You can make it simply out of 1/2 a piece of plywood and some scraps of 2"x3" wood strips (they use smaller strips of wood in this link) These pieces keep it from sliding off your ironing board legs.


http://wildonionstudio.wordpress.com/2008/08/26/how-to-make-an-ironing-board-topper/

I also drilled holes randomly in the wood so steam could escape. I did not paint it, simply covered with batting and fabric and stapled in place. When the cover gets dirty, I simply add another layer of fabric (and sometimes of batting) without removing the old.


----------



## Tinker (Apr 5, 2004)

BusyBees2, thanks for that link!!!!! I like that the topper is not permanently fixed, so you can take it off to do regular ironing (not that I do much of that!)


----------



## Ardie/WI (May 10, 2002)

I have one of those wide ones from Wal-Mart and love it!


----------



## BusyBees2 (Dec 10, 2004)

Tinker said:


> BusyBees2, thanks for that link!!!!! I like that the topper is not permanently fixed, so you can take it off to do regular ironing (not that I do much of that!)


EXACTLY! Don't iron shirts much, but occassionally it's necessary...the big board doesn't handle them well. 

Also, being able to take the top off does make it easier to move.


----------



## Ruby (May 10, 2002)

I have a piece of plywood that 2' by 6' that I put batting on then covered it with cotton duck.

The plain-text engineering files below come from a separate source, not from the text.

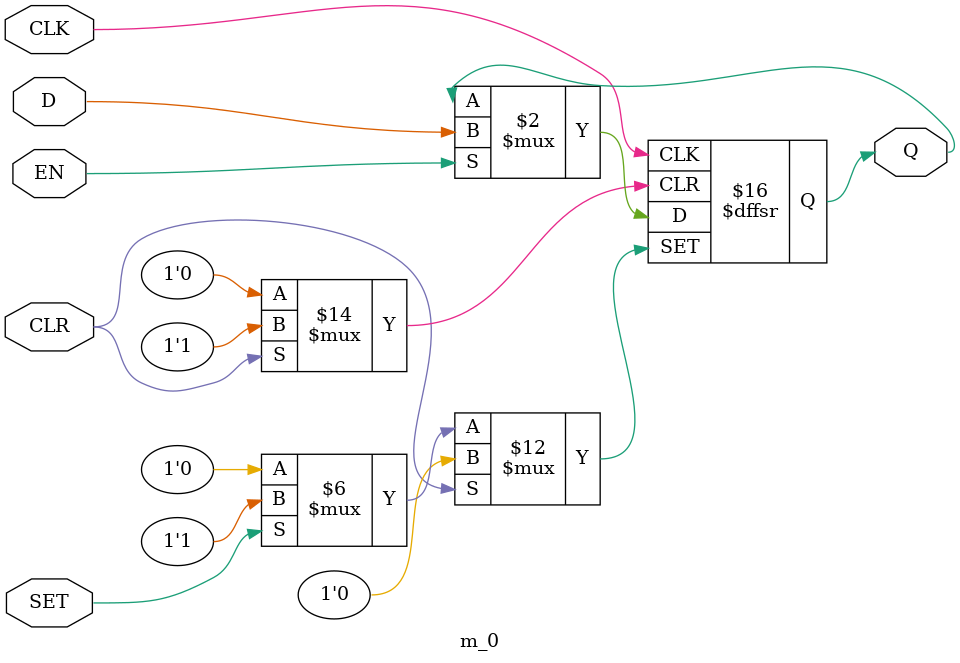
<source format=v>
/* Generated by Yosys 0.20 (git sha1 4fcb95ed087, clang  -fPIC -Os) */

(* dynports =  1  *)
(* src = "dffsre.v:1.1-30.10" *)
module m_0(CLK, SET, CLR, EN, D, Q);
  (* src = "dffsre.v:9.7-9.10" *)
  input CLK;
  wire CLK;
  (* src = "dffsre.v:10.24-10.27" *)
  input CLR;
  wire CLR;
  (* src = "dffsre.v:10.29-10.30" *)
  input D;
  wire D;
  (* src = "dffsre.v:9.12-9.14" *)
  input EN;
  wire EN;
  (* src = "dffsre.v:11.24-11.25" *)
  output Q;
  reg Q;
  (* src = "dffsre.v:10.19-10.22" *)
  input SET;
  wire SET;
  (* src = "dffsre.v:20.3-26.18" *)
  always @(posedge CLK, posedge SET, posedge CLR)
    if (CLR) Q <= 1'b0;
    else if (SET) Q <= 1'b1;
    else if (EN) Q <= D;
endmodule

</source>
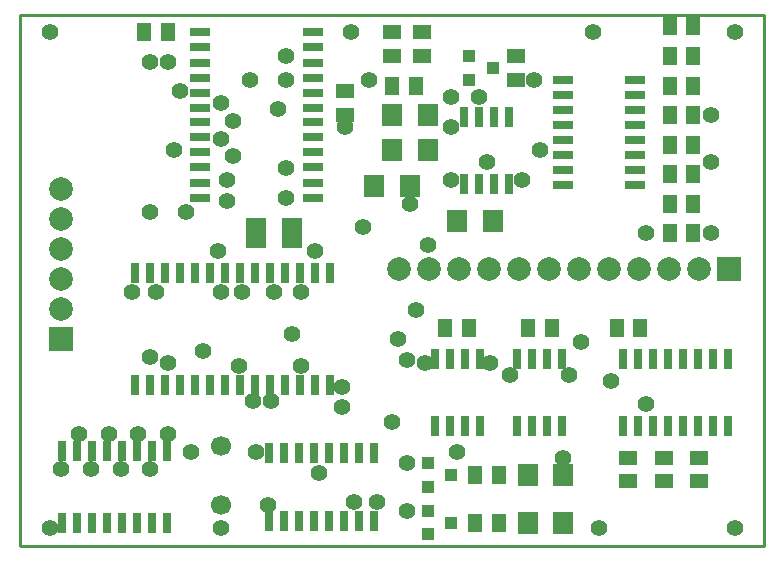
<source format=gts>
G04 Layer_Color=8388736*
%FSLAX42Y42*%
%MOMM*%
G71*
G01*
G75*
%ADD20C,0.25*%
%ADD26R,1.80X2.60*%
%ADD27R,0.80X1.70*%
%ADD28R,1.60X1.20*%
%ADD29R,1.20X1.60*%
%ADD30R,1.70X1.90*%
%ADD31R,1.00X1.00*%
%ADD32R,1.70X0.80*%
%ADD33R,2.00X2.00*%
%ADD34C,2.00*%
%ADD35C,1.70*%
%ADD36R,2.00X2.00*%
%ADD37C,1.40*%
D20*
X0Y0D02*
Y4500D01*
X6300D01*
Y0D02*
Y4500D01*
X0Y0D02*
X6300D01*
D26*
X2300Y2650D02*
D03*
X2000D02*
D03*
D27*
X2106Y214D02*
D03*
Y786D02*
D03*
X2994Y214D02*
D03*
X2867D02*
D03*
X2741D02*
D03*
X2614D02*
D03*
X2486D02*
D03*
X2359D02*
D03*
X2233D02*
D03*
Y786D02*
D03*
X2359D02*
D03*
X2486D02*
D03*
X2614D02*
D03*
X2741D02*
D03*
X2867D02*
D03*
X2994D02*
D03*
X974Y1364D02*
D03*
X1102D02*
D03*
X1228D02*
D03*
X1356D02*
D03*
X1482D02*
D03*
X1609D02*
D03*
X1736D02*
D03*
X2625D02*
D03*
X2499D02*
D03*
X2372D02*
D03*
X2244D02*
D03*
X2117D02*
D03*
X1991D02*
D03*
X1864D02*
D03*
Y2316D02*
D03*
X1991D02*
D03*
X2117D02*
D03*
X2244D02*
D03*
X2372D02*
D03*
X2499D02*
D03*
X2625D02*
D03*
X1736D02*
D03*
X1609D02*
D03*
X1482D02*
D03*
X1356D02*
D03*
X1228D02*
D03*
X1102D02*
D03*
X974D02*
D03*
X3510Y1586D02*
D03*
X3637D02*
D03*
X3763D02*
D03*
X3890D02*
D03*
Y1014D02*
D03*
X3763D02*
D03*
X3637D02*
D03*
X3510D02*
D03*
X4210Y1586D02*
D03*
X4337D02*
D03*
X4463D02*
D03*
X4590D02*
D03*
Y1014D02*
D03*
X4463D02*
D03*
X4337D02*
D03*
X4210D02*
D03*
X5994Y1586D02*
D03*
Y1014D02*
D03*
X5106Y1586D02*
D03*
X5233D02*
D03*
X5360D02*
D03*
X5487D02*
D03*
X5613D02*
D03*
X5740D02*
D03*
X5867D02*
D03*
Y1014D02*
D03*
X5740D02*
D03*
X5613D02*
D03*
X5487D02*
D03*
X5360D02*
D03*
X5233D02*
D03*
X5106D02*
D03*
X4140Y3636D02*
D03*
X4013D02*
D03*
X3887D02*
D03*
X3760D02*
D03*
Y3064D02*
D03*
X3887D02*
D03*
X4013D02*
D03*
X4140D02*
D03*
X1244Y805D02*
D03*
Y195D02*
D03*
X356Y805D02*
D03*
X482D02*
D03*
X609D02*
D03*
X736D02*
D03*
X864D02*
D03*
X990D02*
D03*
X1118D02*
D03*
Y195D02*
D03*
X990D02*
D03*
X864D02*
D03*
X736D02*
D03*
X609D02*
D03*
X482D02*
D03*
X356D02*
D03*
D28*
X4200Y3950D02*
D03*
Y4150D02*
D03*
X5150Y750D02*
D03*
Y550D02*
D03*
X5450Y750D02*
D03*
Y550D02*
D03*
X5750D02*
D03*
Y750D02*
D03*
X3400Y4150D02*
D03*
Y4350D02*
D03*
X3150D02*
D03*
Y4150D02*
D03*
X2750Y3850D02*
D03*
Y3650D02*
D03*
D29*
X5500Y4400D02*
D03*
X5700D02*
D03*
X5500Y4150D02*
D03*
X5700D02*
D03*
X5500Y3900D02*
D03*
X5700D02*
D03*
X5500Y3650D02*
D03*
X5700D02*
D03*
X5500Y2650D02*
D03*
X5700D02*
D03*
X5500Y2900D02*
D03*
X5700D02*
D03*
X5500Y3400D02*
D03*
X5700D02*
D03*
X5500Y3150D02*
D03*
X5700D02*
D03*
X4050Y200D02*
D03*
X3850D02*
D03*
X4050Y600D02*
D03*
X3850D02*
D03*
X3600Y1850D02*
D03*
X3800D02*
D03*
X4300D02*
D03*
X4500D02*
D03*
X5250D02*
D03*
X5050D02*
D03*
X3350Y3900D02*
D03*
X3150D02*
D03*
X1050Y4350D02*
D03*
X1250D02*
D03*
D30*
X4300Y200D02*
D03*
X4600D02*
D03*
X4300Y600D02*
D03*
X4600D02*
D03*
X3000Y3050D02*
D03*
X3300D02*
D03*
X3150Y3350D02*
D03*
X3450D02*
D03*
X3150Y3650D02*
D03*
X3450D02*
D03*
X4000Y2750D02*
D03*
X3700D02*
D03*
D31*
X3650Y600D02*
D03*
X3450Y500D02*
D03*
Y700D02*
D03*
X3650Y200D02*
D03*
X3450Y100D02*
D03*
Y300D02*
D03*
X4000Y4050D02*
D03*
X3800Y3950D02*
D03*
Y4150D02*
D03*
D32*
X5205Y3056D02*
D03*
Y3183D02*
D03*
Y3310D02*
D03*
Y3437D02*
D03*
Y3563D02*
D03*
Y3690D02*
D03*
Y3817D02*
D03*
X4595D02*
D03*
Y3690D02*
D03*
Y3563D02*
D03*
Y3437D02*
D03*
Y3310D02*
D03*
Y3183D02*
D03*
Y3056D02*
D03*
X5205Y3944D02*
D03*
X4595D02*
D03*
X1524Y2951D02*
D03*
Y3078D02*
D03*
Y3206D02*
D03*
Y4094D02*
D03*
Y3967D02*
D03*
Y3840D02*
D03*
Y3713D02*
D03*
Y3587D02*
D03*
Y3460D02*
D03*
Y3333D02*
D03*
X2476Y3840D02*
D03*
Y3967D02*
D03*
Y4094D02*
D03*
Y4222D02*
D03*
Y4349D02*
D03*
Y3713D02*
D03*
Y3587D02*
D03*
Y3460D02*
D03*
Y3333D02*
D03*
Y3206D02*
D03*
Y3078D02*
D03*
Y2951D02*
D03*
X1524Y4349D02*
D03*
Y4222D02*
D03*
D33*
X350Y1750D02*
D03*
D34*
Y2004D02*
D03*
Y2258D02*
D03*
Y2512D02*
D03*
Y2766D02*
D03*
Y3020D02*
D03*
X5746Y2350D02*
D03*
X5492D02*
D03*
X5238D02*
D03*
X4984D02*
D03*
X4730D02*
D03*
X3968D02*
D03*
X4222D02*
D03*
X4476D02*
D03*
X3206D02*
D03*
X3460D02*
D03*
X3714D02*
D03*
D35*
X1700Y850D02*
D03*
Y350D02*
D03*
D36*
X6000Y2350D02*
D03*
D37*
X1300Y3350D02*
D03*
X2900Y2700D02*
D03*
X3350Y2000D02*
D03*
X4900Y150D02*
D03*
X1700D02*
D03*
X4850Y4350D02*
D03*
X2800D02*
D03*
X250Y150D02*
D03*
Y4350D02*
D03*
X6050Y150D02*
D03*
Y4350D02*
D03*
X2250Y3200D02*
D03*
X1100Y2825D02*
D03*
X1400Y2825D02*
D03*
X1675Y2500D02*
D03*
X2500D02*
D03*
X3450Y2550D02*
D03*
X2528Y621D02*
D03*
X2725Y1175D02*
D03*
Y1350D02*
D03*
X2305Y1800D02*
D03*
X950Y2150D02*
D03*
X1150D02*
D03*
X4650Y1450D02*
D03*
X3700Y800D02*
D03*
X3300Y2900D02*
D03*
X1250Y1550D02*
D03*
X1100Y1600D02*
D03*
X1700Y2150D02*
D03*
X1875D02*
D03*
X2950Y3950D02*
D03*
X1950D02*
D03*
X2375Y1525D02*
D03*
Y2150D02*
D03*
X1850Y1525D02*
D03*
X2825Y375D02*
D03*
X3025D02*
D03*
X3275Y700D02*
D03*
X3200Y1750D02*
D03*
X3275Y300D02*
D03*
Y1575D02*
D03*
X3975Y1550D02*
D03*
X3425D02*
D03*
X2000Y800D02*
D03*
X2100Y350D02*
D03*
X2125Y1225D02*
D03*
X1975D02*
D03*
X4150Y1450D02*
D03*
X5000Y1400D02*
D03*
X5300Y1200D02*
D03*
X4600Y750D02*
D03*
X1750Y3100D02*
D03*
Y2925D02*
D03*
X1250Y4100D02*
D03*
X2250Y3950D02*
D03*
X2250Y4150D02*
D03*
X1800Y3300D02*
D03*
X1700Y3450D02*
D03*
X1800Y3600D02*
D03*
X1700Y3750D02*
D03*
X2185Y3700D02*
D03*
X2750Y3550D02*
D03*
X4350Y3950D02*
D03*
X4250Y3100D02*
D03*
X3650D02*
D03*
Y3550D02*
D03*
X3950Y3250D02*
D03*
X3887Y3800D02*
D03*
X5850Y3650D02*
D03*
Y2650D02*
D03*
X4400Y3350D02*
D03*
X5850Y3250D02*
D03*
X5300Y2650D02*
D03*
X1350Y3850D02*
D03*
X1100Y4100D02*
D03*
X2151Y2151D02*
D03*
X4750Y1725D02*
D03*
X3650Y3800D02*
D03*
X1100Y650D02*
D03*
X850D02*
D03*
X600D02*
D03*
X350D02*
D03*
X1000Y950D02*
D03*
X750D02*
D03*
X500D02*
D03*
X1250D02*
D03*
X2250Y2950D02*
D03*
X1450Y800D02*
D03*
X3150Y1050D02*
D03*
X1550Y1650D02*
D03*
M02*

</source>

I have it setting on a comercial sewing machine that I took the head off because I never used it. It serves several purposes. One it covers the oil pan of the machine to keep dust and crud out of it, then it makes a wonderful ironing board and it also makes a pinnable cutting table.

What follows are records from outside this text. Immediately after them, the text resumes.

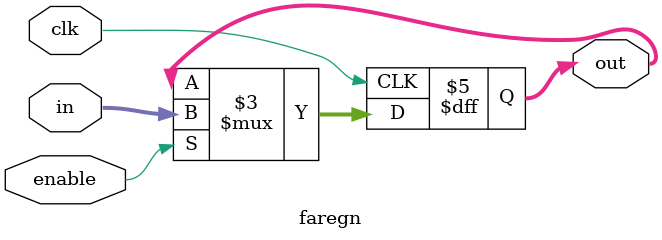
<source format=v>
`timescale 1ns / 1ps

module faregn #(parameter WIDTH = 32)(
input [WIDTH-1:0] in,
input enable,
input clk,
output reg [WIDTH-1:0] out
    );
always@(posedge clk)
begin
if(enable)
    begin
    out=in;
    end
else
    begin
    out=out;
    end
end
endmodule

</source>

If and when I get my bigger building I will make a 6' by 10' cutting table made the same way only it will be on a wood frame with a shelf under neath to hole rolls of fabric.


----------



## Kazahleenah (Nov 3, 2004)

I usually use a quilting ironing "thingie" Mine is 24X36 (?) 
I do have an old ironing board, but seldom use it.


----------



## ginnie5 (Jul 15, 2003)

I have a board that is just wide enough to fit apiece of fabric...it sits on top of an empty sewing machine cabinet. Works perfect for ironing.


----------



## happyjunker (Mar 22, 2009)

I have a 4' oblong heavy plastic folding table I use. I have a 100% cotton bed spread (thrift store) that I put on top of it and use heavy duty binder clips underneath the table to keep it in place. It is great for ironing large pieces of fabric and gives you plenty of room for extra notions your iron, etc.


----------